「居住用財産を譲渡した場合の3,000万円の特別控除の特例」は繰り返し使えるのか?

【問題】

「居住用財産を譲渡した場合の3,000万円の特別控除の特例」は,譲渡の年の前々年に同特例の適用を受けていた場合,適用を受けることができない。

○か×か?

2014年5月実施の3級学科試験の正誤問題です。居住用財産の譲渡に関する税制上の優遇措置に関する問題ですね。

率直に言って、意外と細かいことを聞いてくるなあという感じがします。3級レベルとしては難しい問題かもしれません。まあ、二者択一なので5割では正解できるんですけどね。

居住用財産を譲渡した場合の3,000万円の特別控除の特例とは

まずは特例の内容について確認しましょう。この特例は簡単に言うと、マイホームを売ったときは、譲渡所得から最高3,000万円まで控除ができるというものです。マイホームを売却してある程度の売却益が出ても、それに所得税がかからないということですね。ちなみに、所有期間の長短は関係しません。

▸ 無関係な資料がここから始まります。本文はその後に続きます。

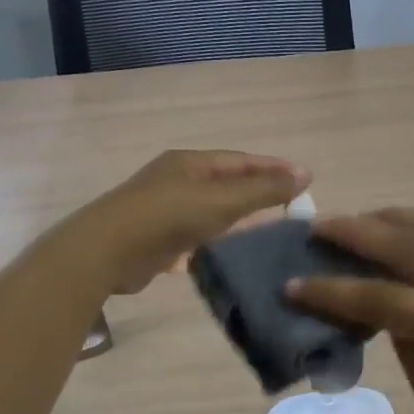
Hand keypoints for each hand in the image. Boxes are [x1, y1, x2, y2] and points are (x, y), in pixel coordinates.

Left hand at [78, 150, 308, 294]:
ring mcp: (167, 211)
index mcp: (190, 163)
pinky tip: (241, 253)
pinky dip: (222, 241)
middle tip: (295, 207)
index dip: (275, 168)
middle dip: (261, 193)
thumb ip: (265, 190)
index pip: (242, 160)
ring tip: (275, 231)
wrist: (107, 253)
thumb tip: (306, 174)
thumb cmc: (168, 216)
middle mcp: (178, 181)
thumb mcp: (223, 200)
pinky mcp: (160, 241)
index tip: (307, 179)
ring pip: (215, 212)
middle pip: (229, 184)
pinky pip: (201, 236)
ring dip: (243, 219)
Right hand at [289, 209, 413, 413]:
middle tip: (319, 226)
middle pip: (409, 246)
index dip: (334, 292)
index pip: (385, 299)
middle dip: (358, 233)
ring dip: (394, 218)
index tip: (294, 284)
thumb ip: (410, 347)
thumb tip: (390, 309)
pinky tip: (408, 229)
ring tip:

今回問題になっているのは、過去にこの特例を1度使った場合の扱いです。前々年に使って、また再度使えるのかという話になるわけです。前回特例を使ってからの期間があまりに短い場合は、なんとなく利用でき無いような気もしますよね。

実際、前々年にこの特例を使った場合は、この特例は使うことができません。タックスアンサーという国税庁サイトでは、次のように説明されています。

売った年の前年及び前々年にこの特例又はマイホームの買換えやマイホームの交換の特例若しくは、マイホームの譲渡損失についての損益通算及び繰越控除の特例の適用を受けていないこと。

つまり、3年くらいたてば特例は繰り返し使えるが、それより短いと使えないことがあるということですね。

ということで、問題文の記述は正しいことになります。よって、正解は「○」です。